Takbir Dibalas Teriakan Hewan Jadi Biang Ricuh Rutan Solo

CNN Indonesia | Kamis, 10/01/2019 19:57 WIB
Takbir Dibalas Teriakan Hewan Jadi Biang Ricuh Rutan Solo Ilustrasi penjara. (Istockphoto/menonsstocks)
Jakarta, CNN Indonesia -- Kericuhan terjadi di Rumah Tahanan (Rutan) Kelas 1A Surakarta, Jawa Tengah pada Kamis (10/1) sekitar pulul 11.00 WIB. Insiden ini melibatkan antara pembesuk tahanan yang berasal dari kelompok Laskar Umat Islam Surakarta (LUIS) dengan narapadina kasus kriminal.

Berdasarkan kronologi kejadian yang diterima CNNIndonesia.com dan telah dikonfirmasi Kepala Bidang Hubungan Masyarakat (Kabid Humas) Polda Jawa Tengah Komisaris Besar Agus Triatmaja, kericuhan bermula pada pukul 10.00 WIB.

"Ya benar," kata Agus saat dikonfirmasi, Kamis (10/1).



Saat itu, sekitar 20 orang anggota LUIS tiba di Rutan Kelas IA Surakarta untuk membesuk rekannya yang ditahan.

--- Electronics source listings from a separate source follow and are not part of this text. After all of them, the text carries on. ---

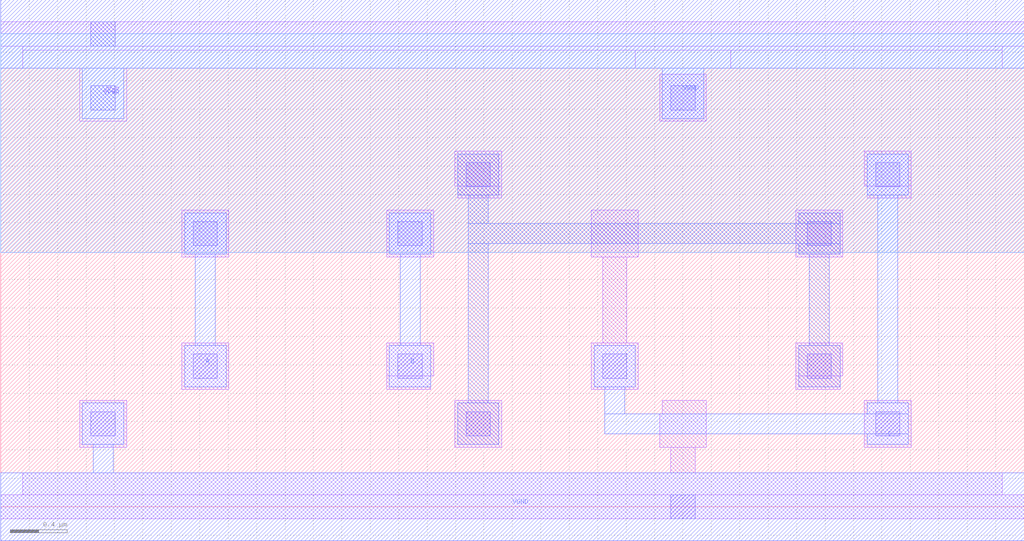
<source format=lef>
VERSION 5.7 ;
  NOWIREEXTENSIONATPIN ON ;
  DIVIDERCHAR "/" ;
  BUSBITCHARS "[]" ;
MACRO MARTIN1989
  CLASS CORE ;
  FOREIGN MARTIN1989 ;
  ORIGIN 0.000 0.000 ;
  SIZE 7.200 BY 3.330 ;
  SYMMETRY X Y ;
  SITE unit ;
  PIN A
    ANTENNAGATEAREA 0.189000 ;
    PORT
      LAYER met1 ;
        RECT 1.295 1.780 1.585 2.070 ;
        RECT 1.370 1.135 1.510 1.780 ;
        RECT 1.295 0.845 1.585 1.135 ;
    END
  END A
  PIN B
    ANTENNAGATEAREA 0.189000 ;
    PORT
      LAYER met1 ;
        RECT 2.735 1.780 3.025 2.070 ;
        RECT 2.810 1.135 2.950 1.780 ;
        RECT 2.735 0.845 3.025 1.135 ;
    END
  END B
  PIN C
    ANTENNAGATEAREA 0.189000 ;
    ANTENNADIFFAREA 1.031650 ;
    PORT
      LAYER met1 ;
        RECT 6.095 2.195 6.385 2.485 ;
        RECT 4.175 0.845 4.465 1.135 ;
        RECT 4.250 0.655 4.390 0.845 ;
        RECT 6.170 0.730 6.310 2.195 ;
        RECT 6.095 0.655 6.385 0.730 ;
        RECT 4.250 0.515 6.385 0.655 ;
        RECT 6.095 0.440 6.385 0.515 ;
    END
  END C
  PIN VGND
    ANTENNADIFFAREA 0.914200 ;
    PORT
      LAYER met1 ;
        RECT 0.575 0.440 0.865 0.730 ;
        RECT 0.650 0.240 0.790 0.440 ;
        RECT 0.000 -0.240 7.200 0.240 ;
    END
    PORT
      LAYER met1 ;
        RECT 0.000 3.090 7.200 3.570 ;
        RECT 0.575 2.735 0.865 3.090 ;
        RECT 4.655 2.735 4.945 3.090 ;
    END
  END VGND
  PIN VPWR
    ANTENNADIFFAREA 0.663600 ;
    PORT
      LAYER li1 ;
        RECT 0.000 3.245 7.200 3.415 ;
        RECT 0.155 3.215 7.045 3.245 ;
        RECT 0.155 3.090 4.465 3.215 ;
        RECT 5.135 3.090 7.045 3.215 ;
        RECT 0.555 2.715 0.885 3.090 ;
      LAYER mcon ;
        RECT 0.635 3.245 0.805 3.415 ;
        RECT 0.635 2.795 0.805 2.965 ;
    END
  END VPWR
  OBS
      LAYER nwell ;
        RECT 0.000 1.790 7.200 3.330 ;
      LAYER li1 ;
        RECT 4.635 2.715 4.965 3.045 ;
        RECT 3.195 2.260 3.525 2.505 ;
        RECT 6.075 2.260 6.405 2.505 ;
        RECT 3.215 2.175 3.525 2.260 ;
        RECT 6.095 2.175 6.405 2.260 ;
        RECT 1.275 1.760 1.605 2.090 ;
        RECT 2.715 1.760 3.045 2.090 ;
        RECT 4.155 1.760 4.485 2.090 ;
        RECT 5.595 1.760 5.925 2.090 ;
        RECT 4.235 1.155 4.405 1.760 ;
        RECT 1.275 0.825 1.605 1.155 ;
        RECT 2.715 0.920 3.045 1.155 ;
        RECT 2.715 0.825 3.025 0.920 ;
        RECT 4.155 0.825 4.485 1.155 ;
        RECT 5.595 0.920 5.925 1.155 ;
        RECT 5.595 0.825 5.905 0.920 ;
        RECT 0.555 0.420 0.885 0.750 ;
        RECT 3.195 0.420 3.525 0.750 ;
        RECT 4.655 0.655 4.965 0.750 ;
        RECT 4.635 0.420 4.965 0.655 ;
        RECT 6.075 0.420 6.405 0.750 ;
        RECT 4.715 0.240 4.885 0.420 ;
        RECT 0.155 0.085 7.045 0.240 ;
        RECT 0.000 -0.085 7.200 0.085 ;
      LAYER mcon ;
        RECT 4.715 2.795 4.885 2.965 ;
        RECT 3.275 2.255 3.445 2.425 ;
        RECT 6.155 2.255 6.325 2.425 ;
        RECT 1.355 1.840 1.525 2.010 ;
        RECT 2.795 1.840 2.965 2.010 ;
        RECT 5.675 1.840 5.845 2.010 ;
        RECT 1.355 0.905 1.525 1.075 ;
        RECT 2.795 0.905 2.965 1.075 ;
        RECT 4.235 0.905 4.405 1.075 ;
        RECT 5.675 0.905 5.845 1.075 ;
        RECT 0.635 0.500 0.805 0.670 ;
        RECT 3.275 0.500 3.445 0.670 ;
        RECT 6.155 0.500 6.325 0.670 ;
        RECT 4.715 -0.085 4.885 0.085 ;
      LAYER met1 ;
        RECT 3.215 2.195 3.505 2.485 ;
        RECT 3.290 1.995 3.430 2.195 ;
        RECT 5.615 1.995 5.905 2.070 ;
        RECT 3.290 1.855 5.905 1.995 ;
        RECT 3.290 0.730 3.430 1.855 ;
        RECT 5.615 1.780 5.905 1.855 ;
        RECT 5.690 1.135 5.830 1.780 ;
        RECT 5.615 0.845 5.905 1.135 ;
        RECT 3.215 0.440 3.505 0.730 ;
  END
END MARTIN1989
END LIBRARY


</source>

Anggota LUIS itu pun dibagi menjadi empat kelompok, masing-masing kelompok berisi lima orang.

Setelah dua kelompok membesuk rekannya, suara yang meneriakkan kata takbir terdengar sekitar pukul 10.55 WIB. 

Teriakan itu pun direspons oleh narapidana kasus kriminal kelompok pimpinan Agus Ardiansyah alias Bebek, Ucok Devran Devries, dan Koes Setiawan Danang Mawardi alias Iwan Walet yang menghuni Blok C1 dengan suara yang menyerupai hewan.


Teriakan balasan itu memantik emosi anggota LUIS yang langsung mendatangi narapidana di Blok C1. Aksi lempar-lemparan batu antara anggota LUIS dan narapidana pun tak terhindarkan setelah itu.

Melihat kericuhan terjadi, pihak keamanan rutan langsung menyuruh anggota LUIS keluar dari lokasi. Pihak keamanan kemudian memindahkan tahanan yang berasal dari kelompok LUIS ke ruang Kepala Satuan Pengamanan Rutan Kelas 1A Surakarta. 

Sekitar 100 personel Polresta Surakarta pun langsung diterjunkan dan tiba di lokasi pada pukul 11.00 WIB. Personel kepolisian itu langsung mengambil tindakan untuk menetralisir keadaan.


Beberapa jam setelah Wakapolresta Surakarta Ajun Komisaris Besar Andi Rifai didampingi Danramil 05/Pasar Kliwon Kapten Kurdi tiba di Rutan Klas I Surakarta pada pukul 11.35 WIB dan meninjau Blok B, narapida Iwan Walet dipindahkan ke Lembaga Pemasyarakatan (Lapas) Sragen. 

Beberapa selanjutnyq, sebanyak lima narapidana yakni Isan alias Abdullah Ihsan, Rahmad Sardiansyah, Komari alias Komar, Harnang Tedy T, dan Geri Angger Raharjo dipindahkan ke Lapas Kedung Pane Semarang.